The trip began on a Thursday morning with about a five hour drive on the famous Route 66. When the group arrived at their campsite, which consisted of cleared land for tents, several tables with a covering overhead, and two bathrooms without plumbing, they quickly began setting up camp. Within the hour all tents were up and dinner was on the way. In order to maintain the camping experience, the students cooked and cleaned in a system of rotating groups. The food was purchased beforehand by the club’s advisor, Mrs. Rasmussen, and taken along on the expedition. Mrs. Rasmussen was the advisor of the trip along with Ms. Upthegrove, the Marine Biology teacher, and Mrs. Rasmussen’s father, Mr. Woo. Dr. D’Agostino and school facilitator Rosa Rochin were also able to come up on the second day of the trip. There was one other adventurer who was present on the trip, and that was Mrs. Rasmussen’s five year old daughter, Anne. Anne has been on several other EMA trips and is known for her endurance and ability to keep up with the Costa Mesa students.
As the first night began to come to a close, temperatures began to drop and the luminous clouds that had cloaked the sky all day finally decided to let it pour. As the rain fell on the barren land, the wind picked up to around 35 miles per hour and the temperature dropped to nearly 20 degrees.
Junior Emily Ly said, “I honestly love the rain, but it was not a great combo with our tents. The wind and rain were super loud and I couldn’t sleep at all because it was freezing. But because it was raining, we were all huddled at the picnic area which brought us all together to play games after dinner, which was ultimately was a great bonding experience over all.”
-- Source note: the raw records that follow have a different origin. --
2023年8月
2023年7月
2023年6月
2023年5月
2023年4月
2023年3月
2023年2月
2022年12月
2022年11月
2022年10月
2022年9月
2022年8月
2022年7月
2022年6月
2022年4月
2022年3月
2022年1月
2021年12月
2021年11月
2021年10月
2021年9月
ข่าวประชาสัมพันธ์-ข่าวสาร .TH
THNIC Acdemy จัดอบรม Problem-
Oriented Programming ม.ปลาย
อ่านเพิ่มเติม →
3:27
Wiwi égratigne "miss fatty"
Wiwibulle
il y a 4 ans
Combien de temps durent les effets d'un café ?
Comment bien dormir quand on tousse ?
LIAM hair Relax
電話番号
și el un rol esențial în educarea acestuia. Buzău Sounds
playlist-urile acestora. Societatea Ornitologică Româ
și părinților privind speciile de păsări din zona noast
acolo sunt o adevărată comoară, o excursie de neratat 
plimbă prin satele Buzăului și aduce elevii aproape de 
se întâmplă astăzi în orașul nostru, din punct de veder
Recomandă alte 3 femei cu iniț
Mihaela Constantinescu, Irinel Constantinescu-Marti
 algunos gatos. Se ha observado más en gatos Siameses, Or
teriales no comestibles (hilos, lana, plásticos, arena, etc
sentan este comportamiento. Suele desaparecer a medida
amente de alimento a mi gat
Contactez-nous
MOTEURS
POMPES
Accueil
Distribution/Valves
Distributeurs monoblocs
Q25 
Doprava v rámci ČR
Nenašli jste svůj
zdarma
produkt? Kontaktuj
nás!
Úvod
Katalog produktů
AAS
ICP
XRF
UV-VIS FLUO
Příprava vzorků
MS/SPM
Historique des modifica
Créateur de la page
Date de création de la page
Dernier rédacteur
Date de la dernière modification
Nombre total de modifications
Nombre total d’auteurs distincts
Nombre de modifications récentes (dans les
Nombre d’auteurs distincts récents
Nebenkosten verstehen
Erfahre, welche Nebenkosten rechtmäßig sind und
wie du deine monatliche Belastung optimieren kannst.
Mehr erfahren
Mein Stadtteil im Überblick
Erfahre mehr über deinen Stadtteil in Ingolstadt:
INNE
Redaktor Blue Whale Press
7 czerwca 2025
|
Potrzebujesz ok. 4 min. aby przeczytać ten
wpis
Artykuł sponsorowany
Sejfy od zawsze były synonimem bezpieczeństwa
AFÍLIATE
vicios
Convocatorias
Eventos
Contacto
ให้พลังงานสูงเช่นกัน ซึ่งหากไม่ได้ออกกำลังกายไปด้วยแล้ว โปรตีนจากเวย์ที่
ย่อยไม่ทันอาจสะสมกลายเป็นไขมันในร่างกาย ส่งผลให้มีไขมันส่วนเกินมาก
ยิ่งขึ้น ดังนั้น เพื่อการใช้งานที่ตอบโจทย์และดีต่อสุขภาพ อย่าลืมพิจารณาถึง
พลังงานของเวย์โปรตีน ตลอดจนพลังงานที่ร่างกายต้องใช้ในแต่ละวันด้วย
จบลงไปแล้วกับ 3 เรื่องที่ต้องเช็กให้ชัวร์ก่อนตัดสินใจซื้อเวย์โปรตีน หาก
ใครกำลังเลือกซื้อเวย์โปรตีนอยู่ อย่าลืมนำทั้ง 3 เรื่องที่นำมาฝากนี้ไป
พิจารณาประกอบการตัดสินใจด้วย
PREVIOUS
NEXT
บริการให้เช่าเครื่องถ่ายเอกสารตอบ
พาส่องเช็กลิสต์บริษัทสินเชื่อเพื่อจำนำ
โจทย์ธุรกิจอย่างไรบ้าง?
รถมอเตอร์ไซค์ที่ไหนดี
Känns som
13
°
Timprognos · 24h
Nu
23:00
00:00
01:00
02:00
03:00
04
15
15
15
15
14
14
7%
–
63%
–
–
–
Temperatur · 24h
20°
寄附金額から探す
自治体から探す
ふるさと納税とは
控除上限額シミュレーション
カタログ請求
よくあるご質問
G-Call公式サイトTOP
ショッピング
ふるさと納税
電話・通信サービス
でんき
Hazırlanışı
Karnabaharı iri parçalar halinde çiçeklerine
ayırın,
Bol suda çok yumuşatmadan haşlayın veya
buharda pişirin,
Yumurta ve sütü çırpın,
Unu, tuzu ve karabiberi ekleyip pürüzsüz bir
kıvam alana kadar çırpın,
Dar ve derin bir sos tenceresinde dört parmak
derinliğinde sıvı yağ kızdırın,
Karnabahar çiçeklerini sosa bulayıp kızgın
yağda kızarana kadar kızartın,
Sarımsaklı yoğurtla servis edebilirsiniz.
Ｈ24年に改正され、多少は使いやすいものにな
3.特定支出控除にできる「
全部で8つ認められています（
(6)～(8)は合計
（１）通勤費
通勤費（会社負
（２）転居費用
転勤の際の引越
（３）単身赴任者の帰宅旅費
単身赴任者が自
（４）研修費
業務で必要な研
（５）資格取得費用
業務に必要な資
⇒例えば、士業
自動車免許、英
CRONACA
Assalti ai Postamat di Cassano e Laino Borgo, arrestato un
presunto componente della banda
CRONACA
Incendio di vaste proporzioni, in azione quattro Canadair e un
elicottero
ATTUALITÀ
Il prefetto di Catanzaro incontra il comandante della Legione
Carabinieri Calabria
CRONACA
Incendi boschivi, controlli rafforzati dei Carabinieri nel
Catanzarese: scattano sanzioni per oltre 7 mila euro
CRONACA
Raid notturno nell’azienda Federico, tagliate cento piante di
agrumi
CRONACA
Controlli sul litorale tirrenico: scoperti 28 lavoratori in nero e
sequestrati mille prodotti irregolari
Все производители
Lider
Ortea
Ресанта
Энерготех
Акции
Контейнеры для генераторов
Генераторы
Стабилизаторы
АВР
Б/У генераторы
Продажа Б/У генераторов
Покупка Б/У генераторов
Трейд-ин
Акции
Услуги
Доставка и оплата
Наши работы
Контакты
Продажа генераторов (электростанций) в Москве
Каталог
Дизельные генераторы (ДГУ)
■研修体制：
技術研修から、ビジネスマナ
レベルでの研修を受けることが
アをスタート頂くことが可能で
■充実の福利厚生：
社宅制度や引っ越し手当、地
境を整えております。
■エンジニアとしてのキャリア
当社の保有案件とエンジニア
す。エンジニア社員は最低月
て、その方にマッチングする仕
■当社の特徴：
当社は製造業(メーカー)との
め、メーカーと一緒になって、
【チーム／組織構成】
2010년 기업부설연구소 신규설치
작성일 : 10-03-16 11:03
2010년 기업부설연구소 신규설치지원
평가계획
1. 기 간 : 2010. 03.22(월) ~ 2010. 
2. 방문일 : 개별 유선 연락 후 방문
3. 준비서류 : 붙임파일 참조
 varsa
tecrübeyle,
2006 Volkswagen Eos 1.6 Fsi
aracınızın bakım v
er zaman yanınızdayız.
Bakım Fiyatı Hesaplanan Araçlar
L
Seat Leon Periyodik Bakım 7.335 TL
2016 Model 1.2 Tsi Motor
Friday morning promised a higher temperature along with clear skies. The group ate breakfast, piled back into the two school vans, and were off to their activity of the day, the Kelso Dunes. The Kelso Dunes are a large stretch of sand dunes on the Mojave National Preserve; it was about an hour from the groups’ campground. Students began their track along the sandy slopes and saw the long expansion in front of them, the dunes stretched until the tops of the peaks reached the horizon. The goal for the day was to climb the tallest peak at the Kelso Dunes and eventually, everyone in the group was able to make the 1.5 mile uphill hike.
Juniors Lisa Perlin and Andres Ramirez took a more difficult route up the dune, climbing at a 34 degree angle uphill to reach the peak.
Lisa said, “Andres and I felt incredibly accomplished, we had to do it, our motto the entire trip was “go hard or go home” and we didn’t want to go home.”
Junior Karina Cruz said, “The lava tubes were definitely my favorite part of the trip, it was an unforgettable experience.”
The next morning, the group took a guided tour with a park ranger. The ranger instructed the group about the background on the Mojave National Preserve and also showed the students several hieroglyphs that had been carved on the rock walls by Native American tribes. The tour was finished by hiking through an area of rock known as Hole in the Wall where the natural rock formations had porous holes.
After the guided hike, the Adventure Club departed on a 6 mile roundtrip hike around the Hole in the Wall Mountain. The hike was well received, but difficult according to students and many saw it as a great ending to the trip. The day ended with a chance to see an overlook of the view into valley, and the group was able to watch the sun set through the cliffs. As they returned to pack their things, they had their final huddle around the campfire. The group reviewed the trip and offered their favorite experience as well as one thing that they learned. The night was topped off with Mr. Woo taking the students on an unplanned night hike around the campsite. This gave students the chance to look at the flip side of nature at night as well as giving them a chance to gaze at the full array of stars and consolations.
The last morning the group enjoyed their final breakfast together and departed from the Mojave Desert Preserve. The students left the trip with new experiences and relationships and many are looking forward to upcoming trips, such as the one in May to Bishop in the Sierra Nevadas.
If you are interested in participating in the Adventure Club, the trip is open to all students and meetings for EMA are every Thursday at lunch in Mrs. Rasmussen’s room.